##### Source text
Mahavir Tyagi (31 December 1899 – 22 May 1980) was a prominent Indian independence fighter and parliamentarian from Dehra Dun, Uttar Pradesh (now in Uttarakhand) India.

Early life
Tyagi was born on 31 December 1899 at Dhabarsi, Moradabad District in Uttar Pradesh, then known as the United Provinces. He was educated in Meerut, Uttar Pradesh. He joined the British Indian Army and was posted in Persia but resigned after the Jallianwala Bagh Massacre (also known as the Amritsar Massacre), which took place on 13 April 1919. He was court martialled in Quetta, capital of Baluchistan (then a part of India but now in Pakistan) and externed from Baluchistan with all pay deposits forfeited. Returning home, Tyagi became a staunch follower of Mahatma Gandhi.

In the independence movement

Mahavir Tyagi, who was active in the Kisan (peasant) movement, remained a lifelong member of the Indian National Congress. Active especially in the Western region of the United Provinces, he was imprisoned by the British eleven times. In the course of the non-co-operation movement in 1921 Mahavir Tyagi was based in Bijnor district. He was tried, inter alia, for sedition under Section 124A of the Indian Penal Code at Bulandshahr in the United Provinces, later known as Uttar Pradesh.( See Young India, 13 October 1921, and United Provinces Legislative Council Debates, 5 November 1921). In the course of the trial he was assaulted at the behest of the British Magistrate, W.E.J.Dobbs. (See Independent, 9 October 1921, Leader, 10 October 1921 and Young India, 13 October 1921) In a series of commentaries on the incident, Mahatma Gandhi condemned the assault on Tyagi. (See Young India, 13, 20, 27 October 1921 and 10 November 1921; Collected Works of Mahatma Gandhi, Volume 21, 1966 (CWMG), pp 284–5, 310–1, 312–3, 344–6, 406–7). A mass protest meeting presided over by Sayed Hassan Berni, Vakil against the Magistrate-directed assault on Tyagi was held in Bulandshahr with more than 4000 persons attending. (Young India, 13 October 1921). Describing the assault as a "crime against the nation", Gandhi asked : "Could for instance the Lord Chief Justice of England assault a prisoner being tried before him and still retain his high office?" (Young India, 20 October 1921)The editor-poet from Lahore, Zafar Ali Khan wrote a verse condemning the assault on Mahavir Tyagi. The matter of the magistrate-directed assault on Tyagi figured in the United Provinces Legislative Council on 4 November 1921. Initially evasive answers from the Government regarding action taken against the magistrate led to further questioning of Government on 5, 16 and 17 November 1921 in the course of which the Government distanced itself from the magistrate's action. The case was then transferred to the District Magistrate of Meerut and Tyagi, on being convicted and sentenced to two years' imprisonment, was sent to Agra jail.
##########
##### Dataset entries
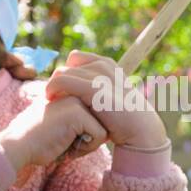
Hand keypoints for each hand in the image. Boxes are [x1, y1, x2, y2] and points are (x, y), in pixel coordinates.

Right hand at [0, 93, 107, 171]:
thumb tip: (105, 128)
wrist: (18, 144)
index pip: (96, 116)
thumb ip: (79, 119)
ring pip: (103, 129)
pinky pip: (100, 135)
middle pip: (102, 122)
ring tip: (65, 142)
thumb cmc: (38, 140)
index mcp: (71, 92)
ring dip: (87, 144)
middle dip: (88, 138)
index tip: (64, 137)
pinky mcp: (78, 112)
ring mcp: (77, 99)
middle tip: (64, 141)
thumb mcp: (62, 124)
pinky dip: (86, 147)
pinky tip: (66, 145)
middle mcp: (75, 92)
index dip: (86, 133)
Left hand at [44, 51, 167, 149]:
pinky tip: (50, 100)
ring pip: (61, 72)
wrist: (139, 131)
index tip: (63, 91)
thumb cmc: (120, 117)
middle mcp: (103, 65)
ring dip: (53, 87)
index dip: (66, 73)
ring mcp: (100, 75)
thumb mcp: (108, 94)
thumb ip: (92, 84)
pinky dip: (51, 89)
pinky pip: (61, 80)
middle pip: (66, 66)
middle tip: (56, 99)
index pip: (75, 58)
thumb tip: (70, 79)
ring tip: (53, 102)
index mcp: (107, 63)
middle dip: (58, 82)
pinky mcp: (94, 88)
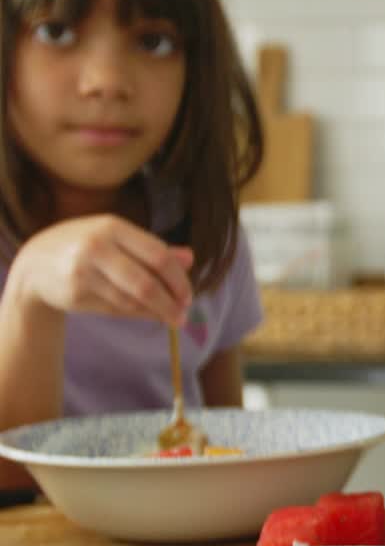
##########
Continue the biography of Mahavir Tyagi from the point after its final sentence.

Even after his release from prison, the seditious Tyagi would remain a marked man for the British regime which had by now identified him as a dangerous opponent. (See UP Legislative Council Debates, 19 December 1925)
In Uttar Pradesh politics Tyagi was known as a "Rafian", that is, an associate of Rafi Ahmad Kidwai, the famous Indian nationalist Muslim. (See M. Hashim Kidwai, Rafi Ahmad Kidwai, New Delhi, 1986, pp 215–216)

Mahavir Tyagi was close to, and had been a jail companion of, the leading Indian nationalist, Motilal Nehru, Jawaharlal Nehru's father. In the 1920s Tyagi helped resolve, with the help of Maulana Mohammad Ali, a misunderstanding that had arisen between Motilal Nehru and Jawaharlal Nehru (See Durga Das, India From Curzon to Nehru & After, London, 1969, pp 109–110).
From sometime in the mid-1920s Tyagi made Dehra Dun his political base.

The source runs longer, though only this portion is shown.